Ce que peu savent, c'est que parallèlement à cette carrière de documentariste, madame Obomsawin a publié un album de musique dans les années quatre-vingt. Intitulé "Bush Lady", il a été enregistré en 1985 par le Service du Québec nordique de la société Radio-Canada. Le résultat final ne plut guère à l'artiste qui en fit paraître, de son propre chef, une seconde édition qu'elle réenregistra en partie et mixa à nouveau en 1988. N'ayant ni le temps, ni le goût d'en assurer la distribution, elle laissa sa pile de disques dans une boîte qui ne s'ouvrit pas pendant de longues années.

Intrigué par une vieille affiche promotionnelle, Frédéric Savard, un collègue d'Obomsawin à l'ONF, lui demande s'il peut avoir une copie de l'album. Elle lui répond qu'il peut prendre toute la boîte. Cela vient aux oreilles du musicien montréalais d'origine libanaise Radwan Ghazi Moumneh (alias Jerusalem in my Heart) qui recherchait le disque depuis des années. De fil en aiguille, la cinéaste redevient chanteuse et se produit sur la scène du (toujours intéressant) festival Le Guess Who aux Pays-Bas l'an dernier grâce à Moumneh qui est un des curateurs de l'événement. C'est aujourd'hui grâce aux bons soins de Constellation Records (écurie où loge Moumneh) que "Bush Lady" est enfin réédité.



En écoutant l'album, on se dit qu'il aurait pu être enregistré cette année. Les choix musicaux d'Alanis Obomsawin et de ses arrangeurs (Jean Vanasse et Dominique Luc Tremblay) font qu'on est en présence d'une oeuvre qui n'a pas pris une ride. En plus de madame Obomsawin à la voix et au tambour, on y retrouve un quatuor formé d'un violoniste, un flûtiste, un violoncelliste et une hautboïste. Musiques traditionnelles autochtones côtoient donc influences classiques et contemporaines pour nous donner un disque qui, même s'il a ses racines dans un passé lointain, a un son très moderne.

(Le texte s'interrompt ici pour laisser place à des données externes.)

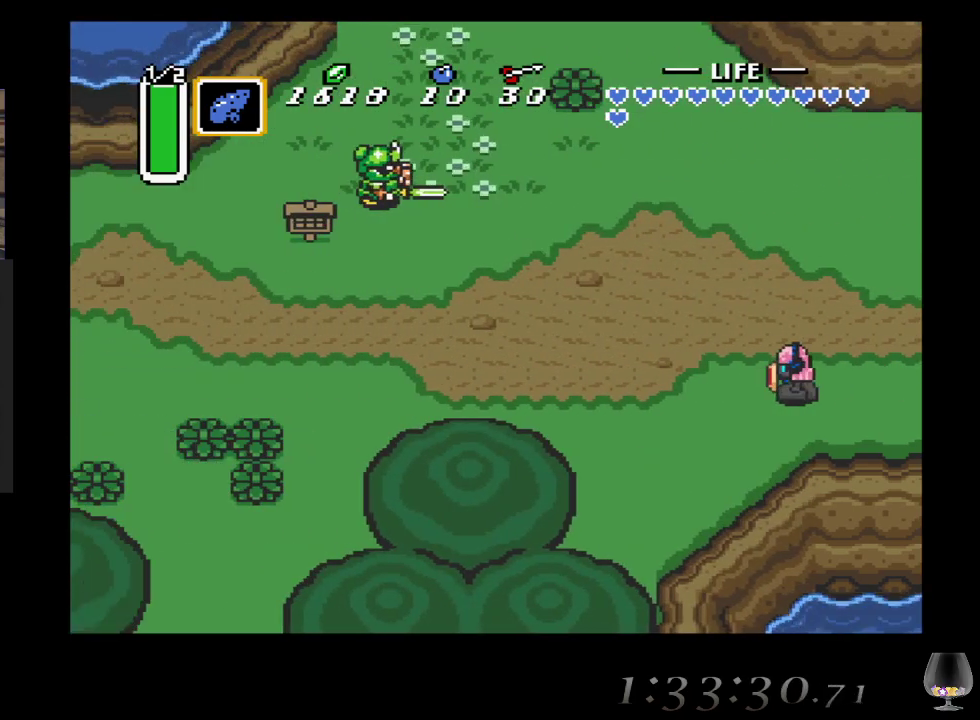
{"buttons": [], "left_stick": "left", "events": []}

Aux arrangements, Vanasse et Tremblay ont fait un superbe travail. Le climat créé par les cordes que l'on entend tout au long de la pièce-titre du disque en est un exemple très éloquent. Malgré tout, le coeur de ces chansons, c'est ce que fait Obomsawin elle-même au tambour et à la voix. Comme le dit la chanteuse elle-même, "Le son du tambour, c'est le son de la vie, c'est le coeur qui bat." Puis, à cette pulsation qui donne vie à la musique, s'ajoute sa voix. Une voix douce, chaude, mais ferme en même temps. Une voix qui émeut l'auditeur, surtout quand elle n'a pas recours aux mots. Les vocalises remplies de douleur pour le sort des villageois attaqués par les Anglais sur "Théo" sont bouleversantes.

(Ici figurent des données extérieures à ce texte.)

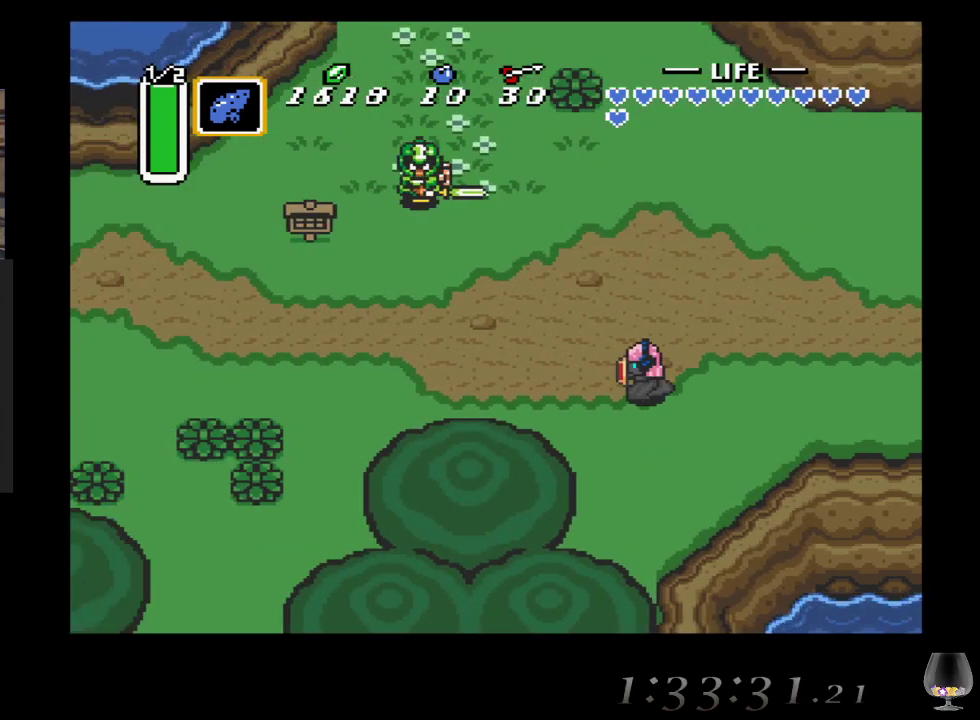
{"buttons": [], "left_stick": "left", "events": []}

Ce que raconte cette voix est également important. Tout d'abord, elle reprend un chant abénaki datant de la fin du dix-neuvième siècle qui rapporte les mots qu'un castor adresse à une femme Waban-Aki: "Je vous vois, les Waban-Aki, vous perdez votre terre." Ensuite, en anglais, elle raconte les déboires de la bush lady (femme des bois) dans la ville moderne. Si elle a le malheur de se marier à un blanc, elle perd son statut d'autochtone, donc son identité. Puis, après un court poème en abénaki, elle passe au français pour relater la destruction du village d'Odanak par les Anglais en 1759. Finalement, elle retourne à l'abénaki pour reprendre a capella un chant traditionnel qui raconte la peine d'une petite fille qui retourne au village après s'être cachée pour éviter le massacre. "Je m'ennuie... Malianne s'ennuie... Où sont mes amis? Où sont les arbres? Odanak n'est plus."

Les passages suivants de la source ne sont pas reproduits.